Can we do Catholic one day and then Calvin the next? Yes, we can. The pursuit of the truth has no fear of whence it is penned and preached! Gerald Bray is one of the most luminous minds in the Anglican Communion. His editorials in The Churchman are a thing of beauty to behold: he writes like the wind and serves up substance in a delectable manner. If I might note one slight tendency, unfortunate in my eyes, it is to regularly include a sideswipe at N.T. Wright. This latest editorial is no exception, whether considered from the angle of style, substance, or sideswipe. It is entitled 'Living the legacy' and is a reflection on the true greatness of Calvin, whose 500th birthday was celebrated last year.
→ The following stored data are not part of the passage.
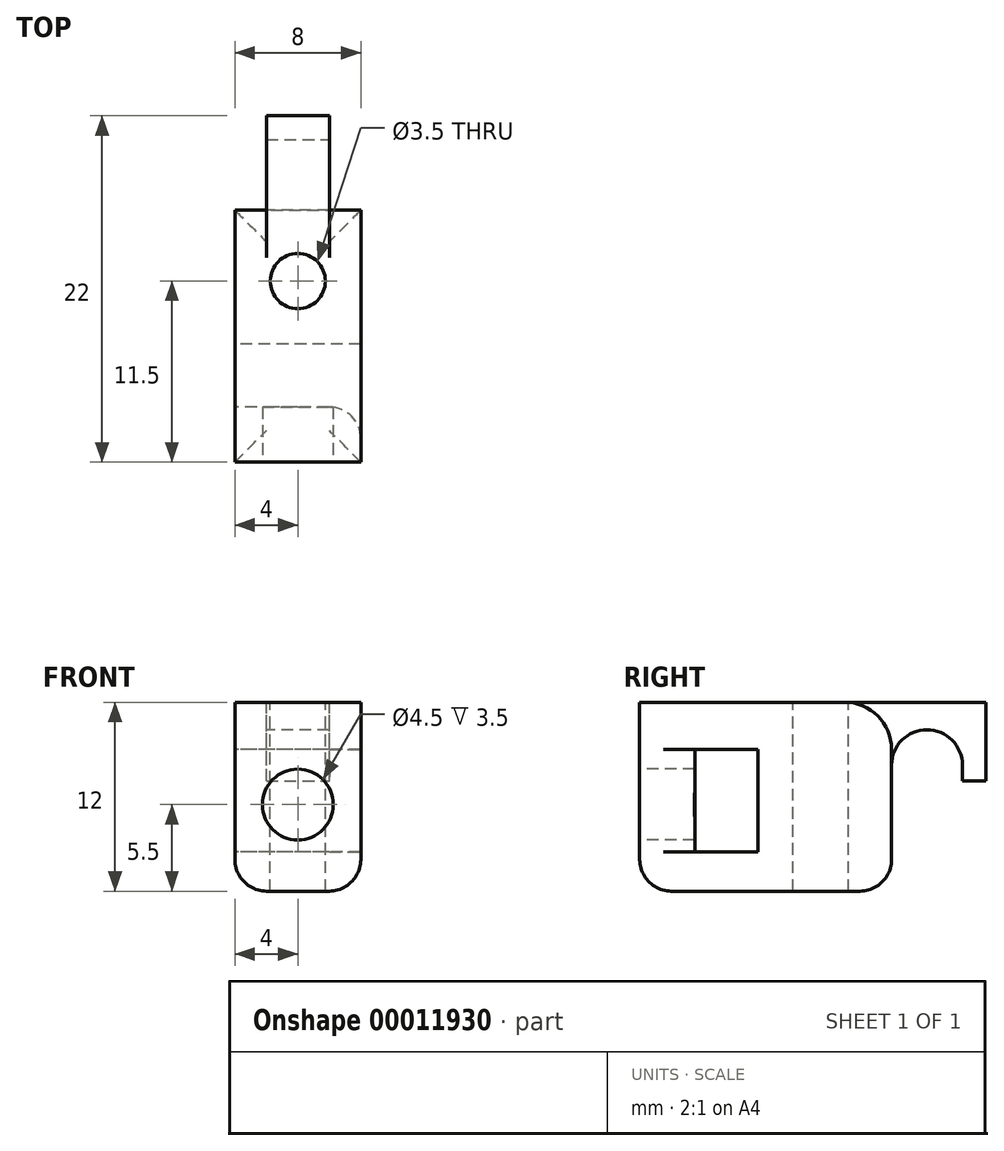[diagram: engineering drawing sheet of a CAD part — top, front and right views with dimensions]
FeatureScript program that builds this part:
annotation { "Feature Type Name" : "Feature", "Feature Type Description" : "" }
export const myFeature = defineFeature(function(context is Context, id is Id, definition is map)
    precondition{}
    {
        {
            var Q0;
            Q0=qCreatedBy(makeId("Top.planeOp"),FACE);
            var sketch = newSketch(context, id + "F0", { "sketchPlane" : qUnion([Q0])});
            skLineSegment(sketch, "E0.rect.bottom", {"start": v(-4, 8) * mm, "end": v(4, 8) * mm});
            skLineSegment(sketch, "E0.rect.top", {"start": v(-4, -8) * mm, "end": v(4, -8) * mm});
            skLineSegment(sketch, "E0.rect.left", {"start": v(-4, 8) * mm, "end": v(-4, -8) * mm});
            skLineSegment(sketch, "E0.rect.right", {"start": v(4, 8) * mm, "end": v(4, -8) * mm});
            skPoint(sketch, "E0.rect.middle", {"position": v(0, 0) * mm});
            skSolve(sketch);
        }
        {
            var Q0;
            Q0=makeQuery(id+"F0.imprint","IMPRINT",FACE,{"disambiguationData":[TD([[makeQuery(id+"F0.imprint","IMPRINT",EDGE,{"derivedFrom":sQuery(id+"F0.wireOp",EDGE,"E0.rect.bottom")}),-1.0]])]});
            extrude(context, id + "F1", {"entities" : qUnion([Q0]), "depth" : 12 * mm});
        }
        {
            var Q0;
            Q0=makeQuery(id+"F1.opExtrude","CAP_FACE",FACE,{"disambiguationData":[OSD([sQuery(id+"F0.wireOp",EDGE,"E0.rect.bottom"),sQuery(id+"F0.wireOp",EDGE,"E0.rect.top"),sQuery(id+"F0.wireOp",EDGE,"E0.rect.left"),sQuery(id+"F0.wireOp",EDGE,"E0.rect.right")])],"isStart":false});
            var sketch = newSketch(context, id + "F2", { "sketchPlane" : qUnion([Q0])});
            skCircle(sketch, "E1", {"center": v(0, 3.5) * mm, "radius": 1.75 * mm});
            skSolve(sketch);
        }
        {
            var Q0;
            Q0=makeQuery(id+"F1.opExtrude","SWEPT_FACE",FACE,{"disambiguationData":[OSD([sQuery(id+"F0.wireOp",EDGE,"E0.rect.left")])]});
            var sketch = newSketch(context, id + "F3", { "sketchPlane" : qUnion([Q0])});
            skLineSegment(sketch, "E2.bottom", {"start": v(0.5, 9) * mm, "end": v(4.5, 9) * mm});
            skLineSegment(sketch, "E2.top", {"start": v(0.5, 2.5) * mm, "end": v(4.5, 2.5) * mm});
            skLineSegment(sketch, "E2.left", {"start": v(0.5, 9) * mm, "end": v(0.5, 2.5) * mm});
            skLineSegment(sketch, "E2.right", {"start": v(4.5, 9) * mm, "end": v(4.5, 2.5) * mm});
            skSolve(sketch);
        }
        {
            var Q0;
            Q0=qSketchRegion(id+"F3",true);
            extrude(context, id + "F4", {"entities" : qUnion([Q0]), "operationType" : NewBodyOperationType.REMOVE, "endBound" : BoundingType.THROUGH_ALL, "oppositeDirection" : true, "depth" : 25 * mm});
        }
        {
            var Q0;
            Q0=makeQuery(id+"F4.boolean.opBoolean","COPY",EDGE,{"derivedFrom":makeQuery(id+"F4.opExtrude","CAP_EDGE",EDGE,{"disambiguationData":[OSD([sQuery(id+"F3.wireOp",EDGE,"E2.right")])],"isStart":true})});
            var Q1;
            Q1=makeQuery(id+"F4.boolean.opBoolean","INTERSECT",EDGE,{"derivedFrom":[makeQuery(id+"F1.opExtrude","SWEPT_FACE",FACE,{"disambiguationData":[OSD([sQuery(id+"F0.wireOp",EDGE,"E0.rect.right")])]}),makeQuery(id+"F4.opExtrude","SWEPT_FACE",FACE,{"disambiguationData":[OSD([sQuery(id+"F3.wireOp",EDGE,"E2.right")])]})]});
            var Q2;
            Q2=makeQuery(id+"F1.opExtrude","CAP_EDGE",EDGE,{"disambiguationData":[OSD([sQuery(id+"F0.wireOp",EDGE,"E0.rect.top")])],"isStart":true});
            var Q3;
            Q3=makeQuery(id+"F1.opExtrude","CAP_EDGE",EDGE,{"disambiguationData":[OSD([sQuery(id+"F0.wireOp",EDGE,"E0.rect.bottom")])],"isStart":true});
            var Q4;
            Q4=makeQuery(id+"F1.opExtrude","CAP_EDGE",EDGE,{"disambiguationData":[OSD([sQuery(id+"F0.wireOp",EDGE,"E0.rect.right")])],"isStart":true});
            var Q5;
            Q5=makeQuery(id+"F1.opExtrude","CAP_EDGE",EDGE,{"disambiguationData":[OSD([sQuery(id+"F0.wireOp",EDGE,"E0.rect.left")])],"isStart":true});
            fillet(context, id + "F5", {"entities" : qUnion([Q0, Q1, Q2, Q3, Q4, Q5]), "radius" : 2 * mm, "tangentPropagation" : true, "allowEdgeOverflow" : false});
        }
        {
            var Q0;
            Q0=makeQuery(id+"F2.imprint","IMPRINT",FACE,{"disambiguationData":[TD([[makeQuery(id+"F2.imprint","IMPRINT",EDGE,{"derivedFrom":sQuery(id+"F2.wireOp",EDGE,"E1")}),1.0]])]});
            extrude(context, id + "F6", {"entities" : qUnion([Q0]), "operationType" : NewBodyOperationType.REMOVE, "endBound" : BoundingType.THROUGH_ALL, "oppositeDirection" : true, "depth" : 25 * mm});
        }
        {
            var Q0;
            Q0=makeQuery(id+"F1.opExtrude","SWEPT_FACE",FACE,{"disambiguationData":[OSD([sQuery(id+"F0.wireOp",EDGE,"E0.rect.top")])]});
            var sketch = newSketch(context, id + "F7", { "sketchPlane" : qUnion([Q0])});
            skCircle(sketch, "E3", {"center": v(0, 5.5) * mm, "radius": 2.25 * mm});
            skSolve(sketch);
        }
        {
            var Q0;
            Q0 = qSketchRegion(id + "F7", true);
            extrude(context, id + "F8", {"entities" : qUnion([Q0]), "operationType" : NewBodyOperationType.REMOVE, "oppositeDirection" : true, "depth" : 4 * mm});
        }
        {
            var Q0;
            Q0=makeQuery(id+"F1.opExtrude","CAP_FACE",FACE,{"disambiguationData":[OSD([sQuery(id+"F0.wireOp",EDGE,"E0.rect.bottom"),sQuery(id+"F0.wireOp",EDGE,"E0.rect.top"),sQuery(id+"F0.wireOp",EDGE,"E0.rect.left"),sQuery(id+"F0.wireOp",EDGE,"E0.rect.right")])],"isStart":false});
            var sketch = newSketch(context, id + "F9", { "sketchPlane" : qUnion([Q0])});
            skLineSegment(sketch, "E4.bottom", {"start": v(-2, 8) * mm, "end": v(2, 8) * mm});
            skLineSegment(sketch, "E4.top", {"start": v(-2, 14) * mm, "end": v(2, 14) * mm});
            skLineSegment(sketch, "E4.left", {"start": v(-2, 8) * mm, "end": v(-2, 14) * mm});
            skLineSegment(sketch, "E4.right", {"start": v(2, 8) * mm, "end": v(2, 14) * mm});
            skPoint(sketch, "E5", {"position": v(0, 14) * mm});
            skSolve(sketch);
        }
        {
            var Q0;
            Q0 = qSketchRegion(id + "F9", true);
            extrude(context, id + "F10", {"entities" : qUnion([Q0]), "operationType" : NewBodyOperationType.ADD, "oppositeDirection" : true, "depth" : 5 * mm});
        }
        {
            var Q0;
            Q0=makeQuery(id+"F10.opExtrude","SWEPT_FACE",FACE,{"disambiguationData":[OSD([sQuery(id+"F9.wireOp",EDGE,"E4.left")])]});
            var sketch = newSketch(context, id + "F11", { "sketchPlane" : qUnion([Q0])});
            skLineSegment(sketch, "E6", {"start": v(-8, 7) * mm, "end": v(-8, 8) * mm});
            skArc(sketch, "E7", {"start": v(-8, 8) * mm, "mid": v(-10.25, 10.25) * mm, "end": v(-12.5, 8) * mm});
            skLineSegment(sketch, "E8", {"start": v(-12.5, 8) * mm, "end": v(-12.5, 7) * mm});
            skLineSegment(sketch, "E9", {"start": v(-8, 7) * mm, "end": v(-8, 6.04) * mm});
            skLineSegment(sketch, "E10", {"start": v(-8, 6.04) * mm, "end": v(-12.5, 6.04) * mm});
            skLineSegment(sketch, "E11", {"start": v(-12.5, 6.04) * mm, "end": v(-12.5, 7) * mm});
            skSolve(sketch);
        }
        {
            var Q0;
            Q0 = qSketchRegion(id + "F11", true);
            extrude(context, id + "F12", {"entities" : qUnion([Q0]), "operationType" : NewBodyOperationType.REMOVE, "oppositeDirection" : true, "depth" : 25 * mm});
        }
        {
            var Q0;
            {var subQ0=sQuery(id+"F0.wireOp",EDGE,"E0.rect.bottom");var subQ2=sQuery(id+"F0.wireOp",EDGE,"E0.rect.left");Q0=makeQuery(id+"F10.boolean.opBoolean","SPLIT",EDGE,{"disambiguationData":[TD([makeQuery(id+"F1.opExtrude","SWEPT_FACE",FACE,{"disambiguationData":[OSD([subQ2])]})])],"derivedFrom":makeQuery(id+"F1.opExtrude","CAP_EDGE",EDGE,{"disambiguationData":[OSD([subQ0])],"isStart":false})});}
            var Q1;
            {var subQ0=sQuery(id+"F0.wireOp",EDGE,"E0.rect.bottom");var subQ2=sQuery(id+"F0.wireOp",EDGE,"E0.rect.right");Q1=makeQuery(id+"F10.boolean.opBoolean","SPLIT",EDGE,{"disambiguationData":[TD([makeQuery(id+"F1.opExtrude","SWEPT_FACE",FACE,{"disambiguationData":[OSD([subQ2])]})])],"derivedFrom":makeQuery(id+"F1.opExtrude","CAP_EDGE",EDGE,{"disambiguationData":[OSD([subQ0])],"isStart":false})});}
            fillet(context, id + "F13", {"entities" : qUnion([Q0, Q1]), "radius" : 3 * mm, "tangentPropagation" : true, "allowEdgeOverflow" : false});
        }
    });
Bray writes as a sympathetic scholar of Calvin. Alert to the extremities of positions taken by some Calvinists, he offers us a balanced reading of Calvin's writings. Calvin on this reading is not just a balanced theologian, but seen properly as the truly great theologian he is. Here is the briefest of excerpts:
"Calvin’s importance for us today lies in the fact that he realised more clearly than most have done that there are three pillars of Christian teaching that must be distinguished, developed and kept in the right balance. The first of these pillars is biblical exegesis, the theme of his many commentaries. The Bible is the source of Christian doctrine and must therefore be studied carefully and consistently. It is no good reading only parts of it or interpreting some things in it in a way that makes them contradict other statements. Nor is it true that everything is of equal value in every circumstance, regardless of the context. Without good exegesis, it is possible to have a developed systematic theology and even a comprehensive pastoral practice (as Roman Catholics do) but the foundation of these is insecure. Today, the study of the Bible has progressed in ways that Calvin could not have imagined, but the task of the exegete remains as significant now as it ever was. The sad fact is that much of what passes for exegesis today is little more than special pleading for one cause or another."
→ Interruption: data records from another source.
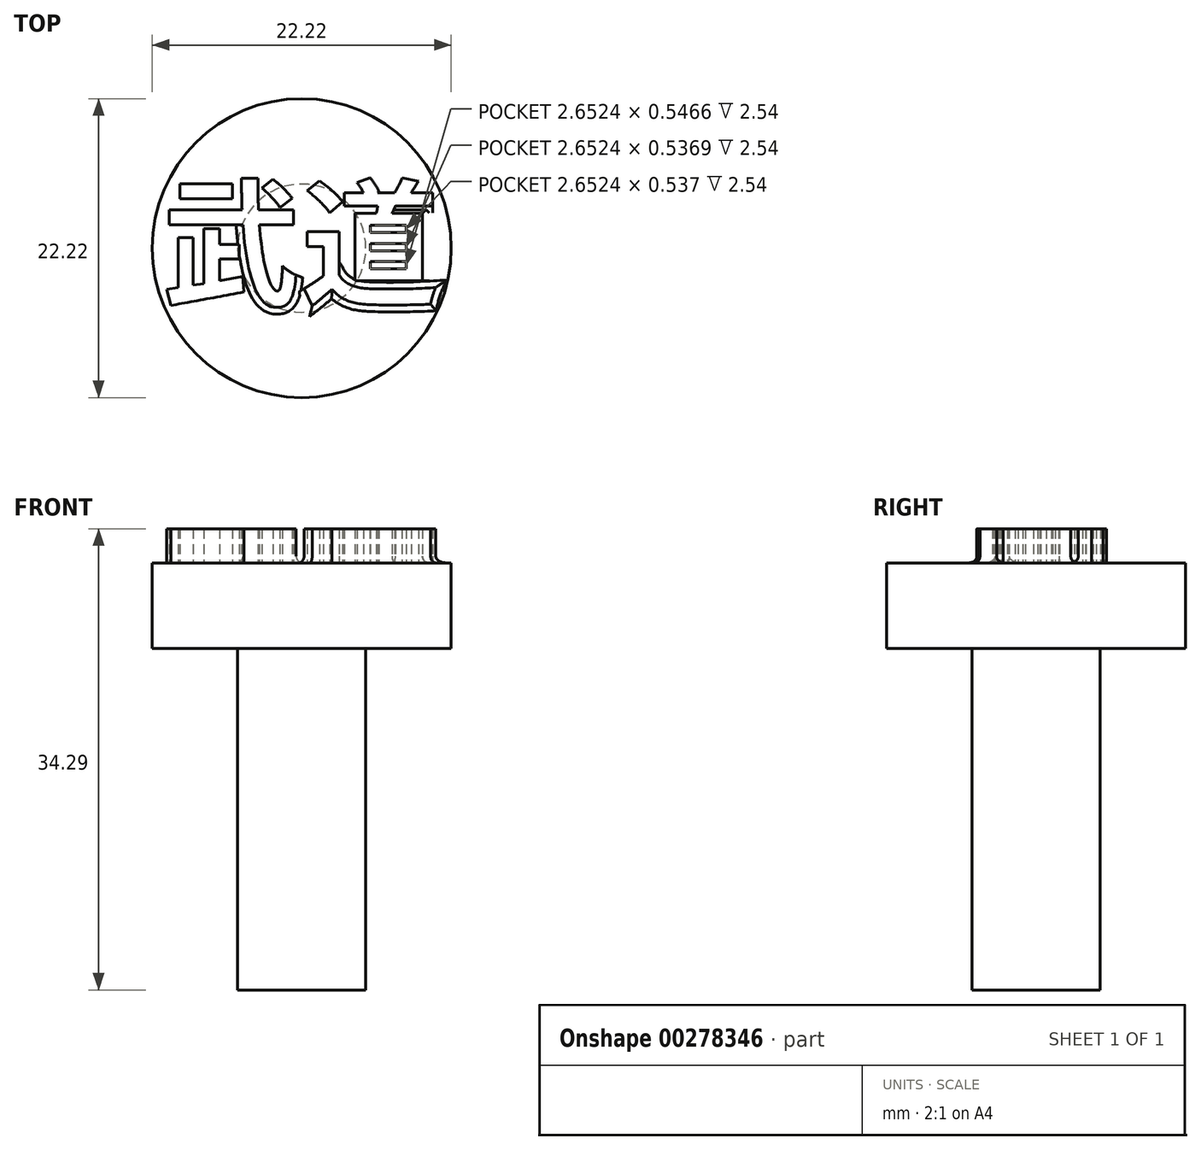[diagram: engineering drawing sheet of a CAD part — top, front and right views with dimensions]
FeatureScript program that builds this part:
annotation { "Feature Type Name" : "Feature", "Feature Type Description" : "" }
export const myFeature = defineFeature(function(context is Context, id is Id, definition is map)
    precondition{}
    {
        {
            var Q0;
            Q0=qCreatedBy(makeId("Top.planeOp"),FACE);
            var sketch = newSketch(context, id + "F0", { "sketchPlane" : qUnion([Q0])});
            skCircle(sketch, "E0", {"center": v(0, 0) * mm, "radius": 4.76 * mm});
            skSolve(sketch);
        }
        {
            var Q0;
            Q0 = qSketchRegion(id + "F0", true);
            extrude(context, id + "F1", {"entities" : qUnion([Q0]), "depth" : 25.4 * mm});
        }
        {
            var Q0;
            Q0=makeQuery(id+"F1.opExtrude","CAP_FACE",FACE,{"disambiguationData":[OSD([sQuery(id+"F0.wireOp",EDGE,"E0")])],"isStart":false});
            var sketch = newSketch(context, id + "F2", { "sketchPlane" : qUnion([Q0])});
            skCircle(sketch, "E1", {"center": v(0, 0) * mm, "radius": 11.11 * mm});
            skSolve(sketch);
        }
        {
            var Q0;
            Q0 = qSketchRegion(id + "F2", true);
            extrude(context, id + "F3", {"entities" : qUnion([Q0]), "operationType" : NewBodyOperationType.ADD, "depth" : 6.35 * mm});
        }
        {
            var Q0;
            Q0=makeQuery(id+"F3.opExtrude","CAP_FACE",FACE,{"disambiguationData":[OSD([sQuery(id+"F2.wireOp",EDGE,"E1")])],"isStart":false});
            var sketch = newSketch(context, id + "F4", { "sketchPlane" : qUnion([Q0])});
            skText(sketch, "E2", { "text": "武道", "fontName": "NotoSansCJKjp-Bold.otf"});
            const initialGuessF4  = {"E2": [-0.0104, -0.0035, 1, 0, 0.00743]};
            skSetInitialGuess(sketch, initialGuessF4);
            skSolve(sketch);
        }
        {
            var Q0;
            Q0 = qSketchRegion(id + "F4", true);
            extrude(context, id + "F5", {"entities" : qUnion([Q0]), "operationType" : NewBodyOperationType.ADD, "depth" : 2.54 * mm});
        }
        {
            var Q0;
            Q0=makeQuery(id+"F5.opExtrude","CAP_EDGE",EDGE,{"disambiguationData":[OSD([sQuery(id+"F4.wireOp",EDGE,"E2.sketch_text.stroke-32")])],"isStart":true});
            var Q1;
            Q1=makeQuery(id+"F5.opExtrude","CAP_EDGE",EDGE,{"disambiguationData":[OSD([sQuery(id+"F4.wireOp",EDGE,"E2.sketch_text.stroke-81")])],"isStart":true});
            var Q2;
            Q2=makeQuery(id+"F5.opExtrude","CAP_EDGE",EDGE,{"disambiguationData":[OSD([sQuery(id+"F4.wireOp",EDGE,"E2.sketch_text.stroke-80")])],"isStart":true});
            var Q3;
            Q3=makeQuery(id+"F5.opExtrude","CAP_EDGE",EDGE,{"disambiguationData":[OSD([sQuery(id+"F4.wireOp",EDGE,"E2.sketch_text.stroke-82")])],"isStart":true});
            var Q4;
            Q4=makeQuery(id+"F5.opExtrude","CAP_EDGE",EDGE,{"disambiguationData":[OSD([sQuery(id+"F4.wireOp",EDGE,"E2.sketch_text.stroke-83")])],"isStart":true});
            var Q5;
            Q5=makeQuery(id+"F5.opExtrude","CAP_EDGE",EDGE,{"disambiguationData":[OSD([sQuery(id+"F4.wireOp",EDGE,"E2.sketch_text.stroke-84")])],"isStart":true});
            var Q6;
            Q6=makeQuery(id+"F5.opExtrude","CAP_EDGE",EDGE,{"disambiguationData":[OSD([sQuery(id+"F4.wireOp",EDGE,"E2.sketch_text.stroke-85")])],"isStart":true});
            var Q7;
            Q7=makeQuery(id+"F5.opExtrude","CAP_EDGE",EDGE,{"disambiguationData":[OSD([sQuery(id+"F4.wireOp",EDGE,"E2.sketch_text.stroke-52")])],"isStart":true});
            var Q8;
            Q8=makeQuery(id+"F5.opExtrude","CAP_EDGE",EDGE,{"disambiguationData":[OSD([sQuery(id+"F4.wireOp",EDGE,"E2.sketch_text.stroke-55")])],"isStart":true});
            var Q9;
            Q9=makeQuery(id+"F5.opExtrude","CAP_EDGE",EDGE,{"disambiguationData":[OSD([sQuery(id+"F4.wireOp",EDGE,"E2.sketch_text.stroke-53")])],"isStart":true});
            fillet(context, id + "F6", {"entities" : qUnion([Q0, Q1, Q2, Q3, Q4, Q5, Q6, Q7, Q8, Q9]), "radius" : 0.5 * mm, "tangentPropagation" : true, "allowEdgeOverflow" : false});
        }
    });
Along the way of this editorial, Gerald Bray makes the excellent, often overlooked and therefore misunderstood point that, Anglican theology represented in the Thirty Nine Articles is more Calvinist than we care to admit. He goes on to stress that the true development of Anglicanism did not therefore mean we should have become Puritan. Whitgift, he notes, was a Calvinist all the twenty years he was Elizabeth's ABC, and implacably opposed to Puritanism!